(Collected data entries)
┌──

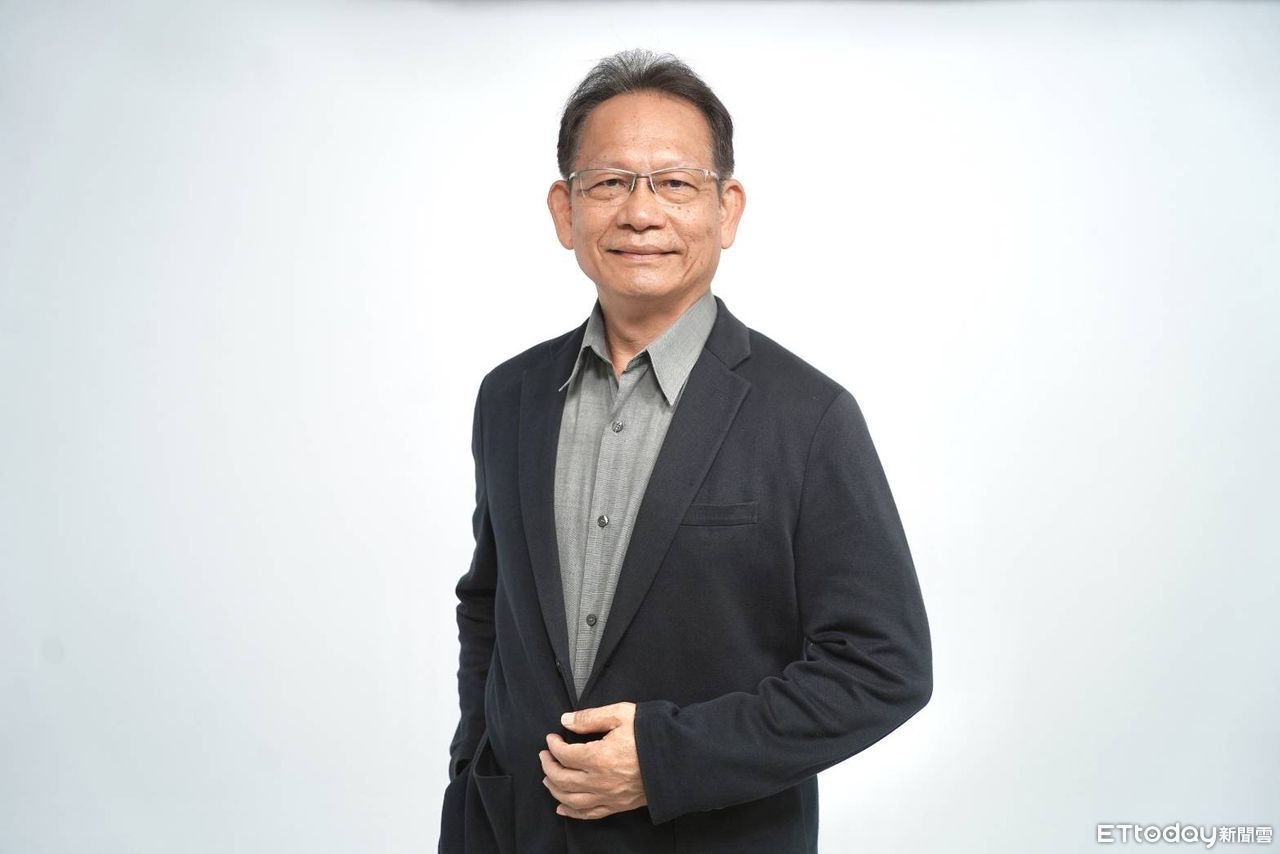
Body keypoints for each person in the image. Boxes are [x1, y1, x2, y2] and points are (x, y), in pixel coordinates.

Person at [439, 48, 932, 854]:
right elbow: (488, 608)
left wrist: (667, 760)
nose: (640, 213)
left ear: (726, 209)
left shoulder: (807, 416)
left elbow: (884, 667)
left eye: (674, 183)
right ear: (565, 210)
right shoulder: (510, 397)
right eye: (609, 182)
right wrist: (472, 770)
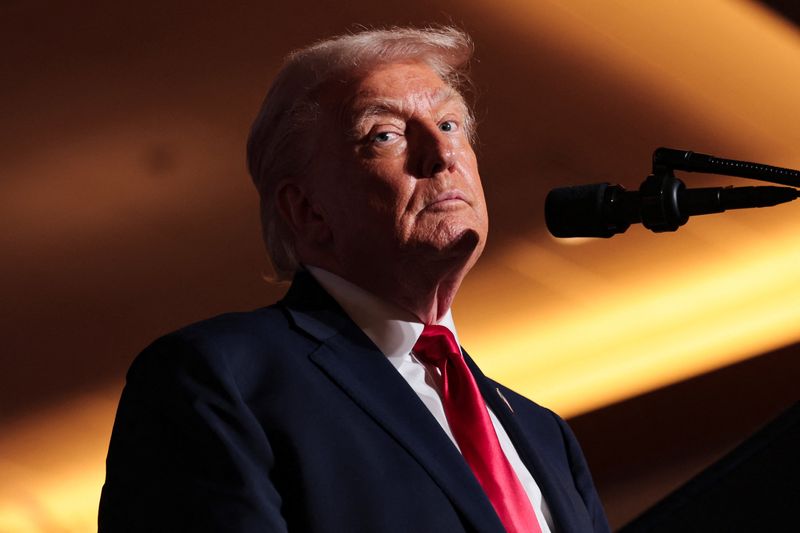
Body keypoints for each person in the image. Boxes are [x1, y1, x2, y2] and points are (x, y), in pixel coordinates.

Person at [99, 26, 610, 533]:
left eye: (451, 124)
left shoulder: (545, 435)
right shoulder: (222, 378)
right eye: (385, 135)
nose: (441, 153)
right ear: (307, 211)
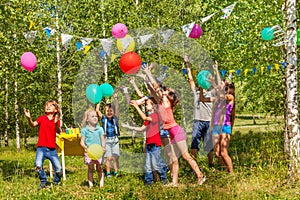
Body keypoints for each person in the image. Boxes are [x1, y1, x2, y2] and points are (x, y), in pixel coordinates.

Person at [144, 64, 206, 186]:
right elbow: (152, 90)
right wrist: (145, 77)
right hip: (167, 131)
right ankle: (174, 182)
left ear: (169, 95)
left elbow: (156, 88)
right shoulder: (161, 100)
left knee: (186, 155)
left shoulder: (166, 100)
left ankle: (200, 175)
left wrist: (149, 73)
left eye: (166, 90)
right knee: (173, 158)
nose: (164, 89)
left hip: (175, 130)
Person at [121, 97, 168, 186]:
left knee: (156, 164)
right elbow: (141, 128)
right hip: (148, 144)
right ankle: (148, 182)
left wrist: (136, 106)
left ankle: (164, 179)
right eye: (145, 105)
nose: (146, 106)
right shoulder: (149, 118)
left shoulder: (155, 116)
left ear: (153, 106)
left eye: (147, 104)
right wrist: (128, 127)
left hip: (155, 144)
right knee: (147, 165)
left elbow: (144, 117)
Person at [24, 100, 63, 189]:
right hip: (41, 148)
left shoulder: (56, 120)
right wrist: (29, 118)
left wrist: (56, 122)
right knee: (38, 165)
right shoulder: (42, 118)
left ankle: (56, 182)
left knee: (59, 170)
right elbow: (33, 124)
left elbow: (58, 131)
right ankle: (43, 180)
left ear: (56, 110)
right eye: (46, 106)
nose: (48, 107)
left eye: (50, 105)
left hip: (52, 149)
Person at [184, 55, 214, 168]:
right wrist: (187, 64)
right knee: (194, 145)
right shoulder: (196, 91)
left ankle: (211, 165)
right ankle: (194, 167)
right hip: (198, 121)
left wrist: (214, 71)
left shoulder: (212, 92)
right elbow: (190, 78)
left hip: (208, 121)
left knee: (209, 146)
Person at [96, 92, 120, 178]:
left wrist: (115, 98)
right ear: (104, 112)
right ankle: (108, 172)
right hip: (106, 140)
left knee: (116, 157)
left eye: (111, 111)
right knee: (108, 158)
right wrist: (98, 100)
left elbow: (117, 107)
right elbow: (97, 111)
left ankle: (116, 172)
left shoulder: (115, 118)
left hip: (115, 139)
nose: (109, 112)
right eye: (107, 111)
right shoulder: (103, 119)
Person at [80, 109, 106, 188]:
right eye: (92, 116)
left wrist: (103, 147)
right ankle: (91, 185)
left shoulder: (100, 129)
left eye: (96, 116)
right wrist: (85, 147)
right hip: (89, 152)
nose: (95, 118)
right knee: (90, 168)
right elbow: (82, 142)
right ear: (87, 119)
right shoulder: (84, 130)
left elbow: (103, 140)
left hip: (98, 152)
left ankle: (101, 185)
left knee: (99, 168)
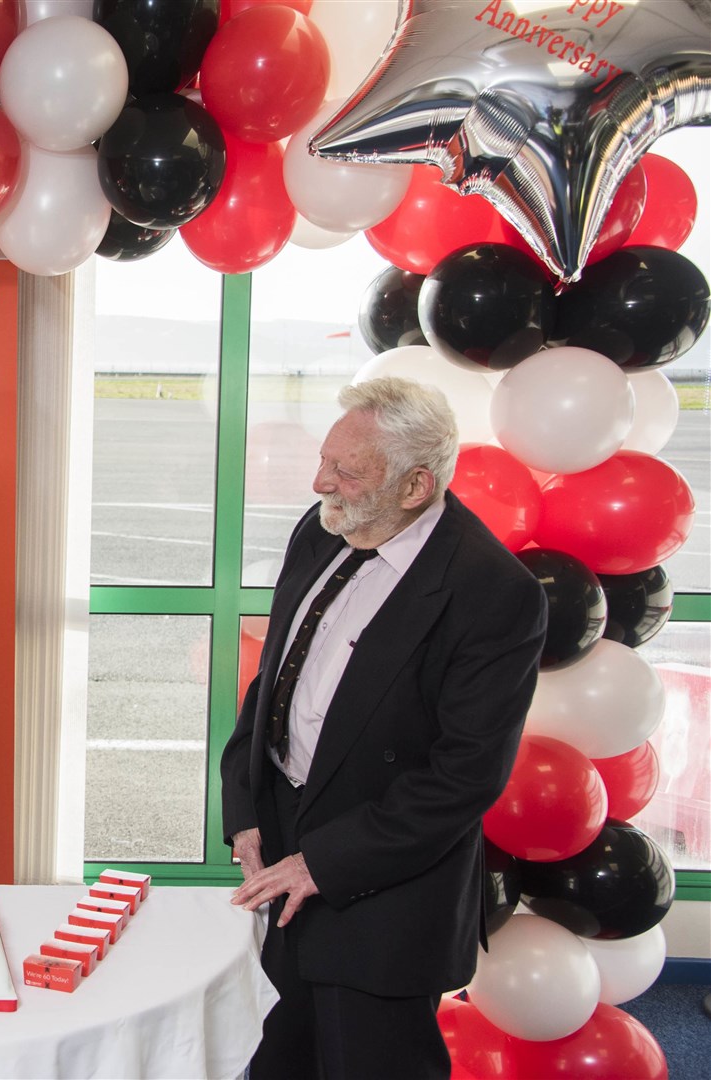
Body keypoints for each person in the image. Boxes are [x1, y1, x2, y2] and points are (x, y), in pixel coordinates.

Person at [220, 377, 547, 1080]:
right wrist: (244, 809)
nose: (319, 482)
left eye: (345, 471)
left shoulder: (494, 593)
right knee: (274, 1065)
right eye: (324, 459)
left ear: (415, 487)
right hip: (284, 869)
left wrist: (323, 864)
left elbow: (463, 779)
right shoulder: (325, 526)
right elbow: (274, 677)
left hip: (384, 901)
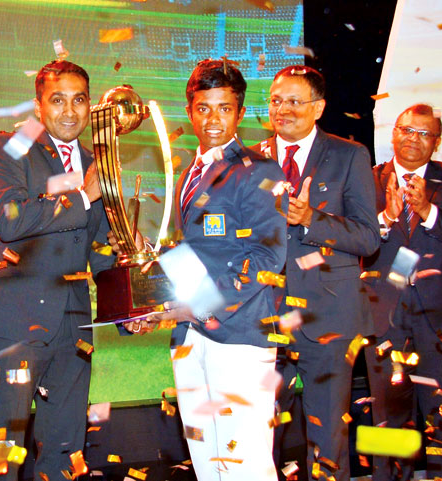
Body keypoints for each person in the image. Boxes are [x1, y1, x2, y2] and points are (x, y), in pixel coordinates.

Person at [131, 59, 288, 481]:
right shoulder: (189, 172)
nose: (213, 119)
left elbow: (268, 257)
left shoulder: (260, 171)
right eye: (204, 108)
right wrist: (151, 289)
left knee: (245, 462)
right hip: (191, 338)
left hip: (239, 337)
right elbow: (195, 252)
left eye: (224, 108)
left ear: (239, 113)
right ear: (190, 110)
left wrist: (193, 307)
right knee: (206, 459)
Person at [0, 60, 114, 481]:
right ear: (38, 105)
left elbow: (101, 250)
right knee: (3, 449)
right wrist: (83, 198)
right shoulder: (12, 144)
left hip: (73, 328)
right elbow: (10, 218)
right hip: (15, 321)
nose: (69, 111)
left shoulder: (94, 161)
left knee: (66, 448)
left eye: (79, 100)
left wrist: (136, 297)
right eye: (57, 100)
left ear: (90, 106)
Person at [255, 65, 380, 481]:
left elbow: (368, 238)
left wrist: (311, 219)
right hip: (261, 320)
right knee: (255, 438)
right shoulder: (251, 159)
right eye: (276, 101)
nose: (283, 110)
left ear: (318, 107)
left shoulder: (349, 155)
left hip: (327, 319)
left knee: (327, 443)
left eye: (294, 101)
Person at [363, 104, 442, 481]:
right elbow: (353, 245)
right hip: (385, 312)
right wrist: (384, 220)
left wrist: (428, 211)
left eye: (423, 134)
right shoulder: (366, 180)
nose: (413, 139)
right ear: (393, 133)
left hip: (440, 312)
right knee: (388, 414)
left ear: (437, 141)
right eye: (406, 131)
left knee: (440, 411)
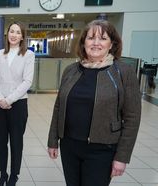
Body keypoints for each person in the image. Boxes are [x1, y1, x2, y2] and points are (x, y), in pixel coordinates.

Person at [47, 19, 141, 186]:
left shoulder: (123, 72)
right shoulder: (71, 71)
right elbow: (59, 107)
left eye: (103, 38)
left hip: (103, 149)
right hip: (70, 146)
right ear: (83, 43)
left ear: (112, 44)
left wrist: (122, 157)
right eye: (91, 38)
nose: (96, 43)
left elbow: (132, 118)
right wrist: (53, 141)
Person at [0, 21, 35, 186]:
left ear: (22, 36)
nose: (14, 35)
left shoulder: (28, 55)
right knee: (0, 140)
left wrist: (8, 100)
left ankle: (14, 175)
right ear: (7, 34)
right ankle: (3, 173)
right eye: (11, 31)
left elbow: (27, 82)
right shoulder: (0, 53)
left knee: (16, 141)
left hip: (18, 104)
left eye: (17, 32)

└──

_What you need to do_
A word-for-word copy of the data above is needed, one that omits the pictures.

_Output for this task_
Body keypoints for each person in the image. Boxes are [x1, y1, x2, y2] and points are (x, y), in pixel coordinates.

Person at [439, 48, 932, 854]:
right elbow: (488, 608)
left wrist: (667, 760)
nose: (640, 213)
left ear: (726, 209)
left shoulder: (807, 416)
left elbow: (884, 667)
left eye: (674, 183)
right ear: (565, 210)
right shoulder: (510, 397)
right eye: (609, 182)
right wrist: (472, 770)
Body keypoints for each person in the image. Boxes are [x1, y1, x2, y2] and points are (x, y), in pixel coordinates.

Person at [99, 26, 610, 533]:
left eye: (451, 124)
left shoulder: (545, 435)
right shoulder: (222, 378)
right eye: (385, 135)
nose: (441, 153)
right ear: (307, 211)
Body keypoints for each person in the image. Boxes are [x1, y1, x2, y2] and points are (x, y), in pixel coordinates.

Person at [144, 64, 206, 186]:
right elbow: (152, 90)
right wrist: (145, 77)
right hip: (167, 131)
right ankle: (174, 182)
left ear: (169, 95)
left elbow: (156, 88)
right shoulder: (161, 100)
left knee: (186, 155)
left shoulder: (166, 100)
left ankle: (200, 175)
left wrist: (149, 73)
left eye: (166, 90)
right knee: (173, 158)
nose: (164, 89)
left hip: (175, 130)
Person at [121, 97, 168, 186]:
left knee: (156, 164)
right elbow: (141, 128)
right hip: (148, 144)
right ankle: (148, 182)
left wrist: (136, 106)
left ankle: (164, 179)
right eye: (145, 105)
nose: (146, 106)
right shoulder: (149, 118)
left shoulder: (155, 116)
left ear: (153, 106)
left eye: (147, 104)
right wrist: (128, 127)
left hip: (155, 144)
right knee: (147, 165)
left elbow: (144, 117)
Person at [24, 100, 63, 189]:
right hip: (41, 148)
left shoulder: (56, 120)
right wrist: (29, 118)
left wrist: (56, 122)
right knee: (38, 165)
right shoulder: (42, 118)
left ankle: (56, 182)
left knee: (59, 170)
right elbow: (33, 124)
left elbow: (58, 131)
right ankle: (43, 180)
left ear: (56, 110)
right eye: (46, 106)
nose: (48, 107)
left eye: (50, 105)
left hip: (52, 149)
Person at [184, 55, 214, 168]:
right wrist: (187, 64)
right knee: (194, 145)
right shoulder: (196, 91)
left ankle: (211, 165)
right ankle: (194, 167)
right hip: (198, 121)
left wrist: (214, 71)
left shoulder: (212, 92)
right elbow: (190, 78)
left hip: (208, 121)
left knee: (209, 146)
Person at [96, 92, 120, 178]:
left wrist: (115, 98)
right ear: (104, 112)
right ankle: (108, 172)
right hip: (106, 140)
left knee: (116, 157)
left eye: (111, 111)
right knee: (108, 158)
right wrist: (98, 100)
left elbow: (117, 107)
right elbow: (97, 111)
left ankle: (116, 172)
left shoulder: (115, 118)
left hip: (115, 139)
nose: (109, 112)
right eye: (107, 111)
right shoulder: (103, 119)
Person at [80, 109, 106, 188]:
right eye: (92, 116)
left wrist: (103, 147)
right ankle: (91, 185)
left shoulder: (100, 129)
left eye: (96, 116)
right wrist: (85, 147)
right hip: (89, 152)
nose: (95, 118)
right knee: (90, 168)
right elbow: (82, 142)
right ear: (87, 119)
right shoulder: (84, 130)
left elbow: (103, 140)
left hip: (98, 152)
left ankle: (101, 185)
left knee: (99, 168)
Body keypoints for each person in the image. Boxes are [x1, y1, x2, y2] and points are (x, y), in pixel coordinates.

Person at [220, 377, 547, 1080]:
right wrist: (244, 809)
nose: (319, 482)
left eye: (345, 471)
left shoulder: (494, 593)
right knee: (274, 1065)
right eye: (324, 459)
left ear: (415, 487)
right hip: (284, 869)
left wrist: (323, 864)
left elbow: (463, 779)
right shoulder: (325, 526)
right elbow: (274, 677)
left hip: (384, 901)
Body keypoints for each person in the image. Boxes are [x1, y1, x2, y2] and points are (x, y), in pixel coordinates.

Person at [131, 59, 288, 481]:
right shoulder: (189, 172)
nose: (213, 119)
left elbow: (268, 257)
left shoulder: (260, 171)
right eye: (204, 108)
right wrist: (151, 289)
left knee: (245, 462)
right hip: (191, 338)
left hip: (239, 337)
right elbow: (195, 252)
left eye: (224, 108)
left ear: (239, 113)
right ear: (190, 110)
left wrist: (193, 307)
right knee: (206, 459)
Person at [0, 60, 114, 481]:
right ear: (38, 105)
left elbow: (101, 250)
right knee: (3, 449)
right wrist: (83, 198)
right shoulder: (12, 144)
left hip: (73, 328)
right elbow: (10, 218)
right hip: (15, 321)
nose: (69, 111)
left shoulder: (94, 161)
left knee: (66, 448)
left eye: (79, 100)
left wrist: (136, 297)
right eye: (57, 100)
left ear: (90, 106)
Person at [255, 65, 380, 481]:
left elbow: (368, 238)
left wrist: (311, 219)
right hip: (261, 320)
right knee: (255, 438)
right shoulder: (251, 159)
right eye: (276, 101)
nose: (283, 110)
left ear: (318, 107)
left shoulder: (349, 155)
left hip: (327, 319)
left knee: (327, 443)
left eye: (294, 101)
Person at [363, 104, 442, 481]:
right elbow: (353, 245)
right hip: (385, 312)
right wrist: (384, 220)
left wrist: (428, 211)
left eye: (423, 134)
right shoulder: (366, 180)
nose: (413, 139)
right ear: (393, 133)
left hip: (440, 312)
right knee: (388, 414)
left ear: (437, 141)
right eye: (406, 131)
left knee: (440, 411)
Body keypoints for each person in the image. Boxes are [x1, y1, x2, y2] and points are (x, y), in pixel coordinates.

Person at [47, 19, 141, 186]:
left shoulder: (123, 72)
right shoulder: (71, 71)
right elbow: (59, 107)
left eye: (103, 38)
left hip: (103, 149)
right hip: (70, 146)
right ear: (83, 43)
left ear: (112, 44)
left wrist: (122, 157)
right eye: (91, 38)
nose: (96, 43)
left elbow: (132, 118)
right wrist: (53, 141)
Person at [0, 21, 35, 186]:
left ear: (22, 36)
nose: (14, 35)
left shoulder: (28, 55)
right knee: (0, 140)
left wrist: (8, 100)
left ankle: (14, 175)
right ear: (7, 34)
right ankle: (3, 173)
right eye: (11, 31)
left elbow: (27, 82)
right shoulder: (0, 53)
left knee: (16, 141)
left hip: (18, 104)
left eye: (17, 32)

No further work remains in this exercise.